Речник встал и понёс первую канистру в трюм.
Руки его чуть дрожали.
- Мне страшно, Никон, - сказал Речник.
Они сидели на мостках и пили разбавленный спирт, зажёвывая крошевом сухарей, оставшихся в рундуке субмарины.
- Поцему, Марк? - спросил Настырник и обратил к другу глаза, полные серебристого света.
- Ты скоро уйдёшь, - ответил Речник, и запрокинул голову, вливая в глотку горчащий, отдающий сосновой стружкой спирт, чтобы не встречаться с ним взглядом.
- И цто? - спросил Настырник. - Мы зе узе это проходили, верно?
Речник содрогнулся.
- И всё равно мне страшно.
Он налил в металлическую кружку ещё и рывком влил, запрокинув голову, спирт в глотку.
- Сильно потрепали? - спросил Настырник.
- Страшно было, - согласился Речник и засунул в рот щепоть крошки сухаря.
- Ты вызыл, - сказал Настырник. - Погоди, сделай перерыв, а то отрубисься.
- А что бы и нет? - прожевавший крошки Речник поглядел на собутыльника и сам же ответил. - Да, легче не станет.

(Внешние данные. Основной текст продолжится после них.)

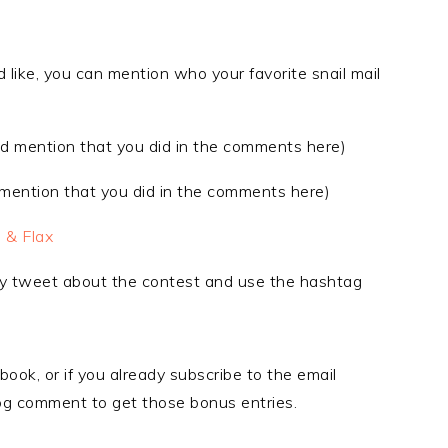
 like, you can mention who your favorite snail mail
d mention that you did in the comments here)
ention that you did in the comments here)
 & Flax
ly tweet about the contest and use the hashtag
book, or if you already subscribe to the email
blog comment to get those bonus entries.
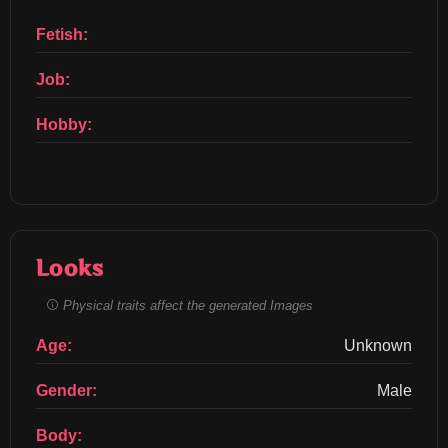
Fetish:
Job:
Hobby:
Looks
Physical traits affect the generated Images
Age:
Unknown
Gender:
Male
Body:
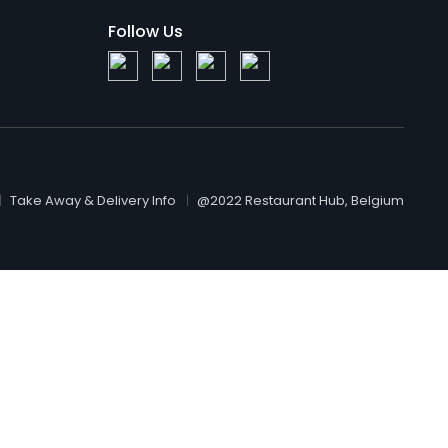
Follow Us
Take Away & Delivery Info
@2022 Restaurant Hub, Belgium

- Я помню, - сказал Настырник, глядя на желтоватые днём и наливающиеся кровью сейчас волны, - как тасили сквозь строй. Клыки, когти, раскалённая цесуя. Вонь. Серная.
Он глотнул из кружки. С тяжёлым сопением втянул в себя воздух, всхлипнул, сглотнул.

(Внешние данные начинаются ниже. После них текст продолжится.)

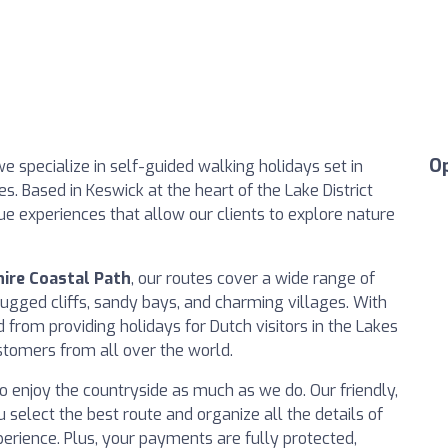
O
we specialize in self-guided walking holidays set in
. Based in Keswick at the heart of the Lake District
ue experiences that allow our clients to explore nature
ire Coastal Path
, our routes cover a wide range of
rugged cliffs, sandy bays, and charming villages. With
from providing holidays for Dutch visitors in the Lakes
tomers from all over the world.
o enjoy the countryside as much as we do. Our friendly,
 select the best route and organize all the details of
erience. Plus, your payments are fully protected,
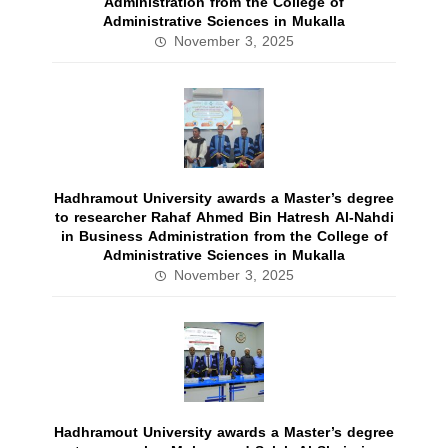
Administration from the College of
Administrative Sciences in Mukalla
November 3, 2025
Hadhramout University awards a Master’s degree
to researcher Rahaf Ahmed Bin Hatresh Al-Nahdi
in Business Administration from the College of
Administrative Sciences in Mukalla
November 3, 2025
Hadhramout University awards a Master’s degree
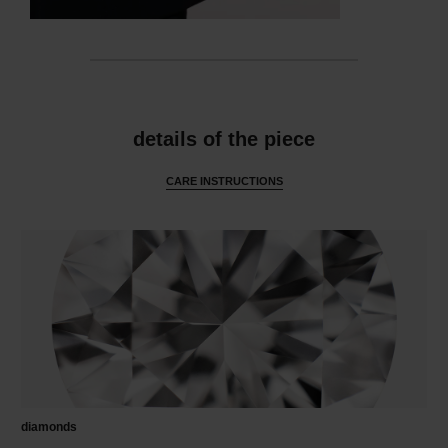
features
details of the piece
CARE INSTRUCTIONS
diamonds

Зачерпнул воды из стоящего рядом ведёрка.
- Белый тянул вверх, - продолжил он, хлебнув воды из кружки. - И вот мы здесь.
- Угу, - сказал Речник, глядя на реку, - мы здесь. Не понять где.

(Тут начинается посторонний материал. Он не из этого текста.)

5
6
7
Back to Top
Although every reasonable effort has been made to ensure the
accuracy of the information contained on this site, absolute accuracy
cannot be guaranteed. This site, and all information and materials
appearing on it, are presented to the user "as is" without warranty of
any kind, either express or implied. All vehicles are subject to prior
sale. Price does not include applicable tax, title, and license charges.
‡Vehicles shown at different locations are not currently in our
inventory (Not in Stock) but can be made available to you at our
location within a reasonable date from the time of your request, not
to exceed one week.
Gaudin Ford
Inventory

- И цто? - сказал Настырник и снова шмыгнул носом. - Зывы зе.
- Кто сказал?
- Ну, у мёртвых синяки не болят, - сказал Настырник.
Речник помолчал.
- Прости, Никон, - сказал он.
- Это ты меня прости, - сказал Настырник. - Давай так - мёртвые не пьянеют. От водки хотя бы.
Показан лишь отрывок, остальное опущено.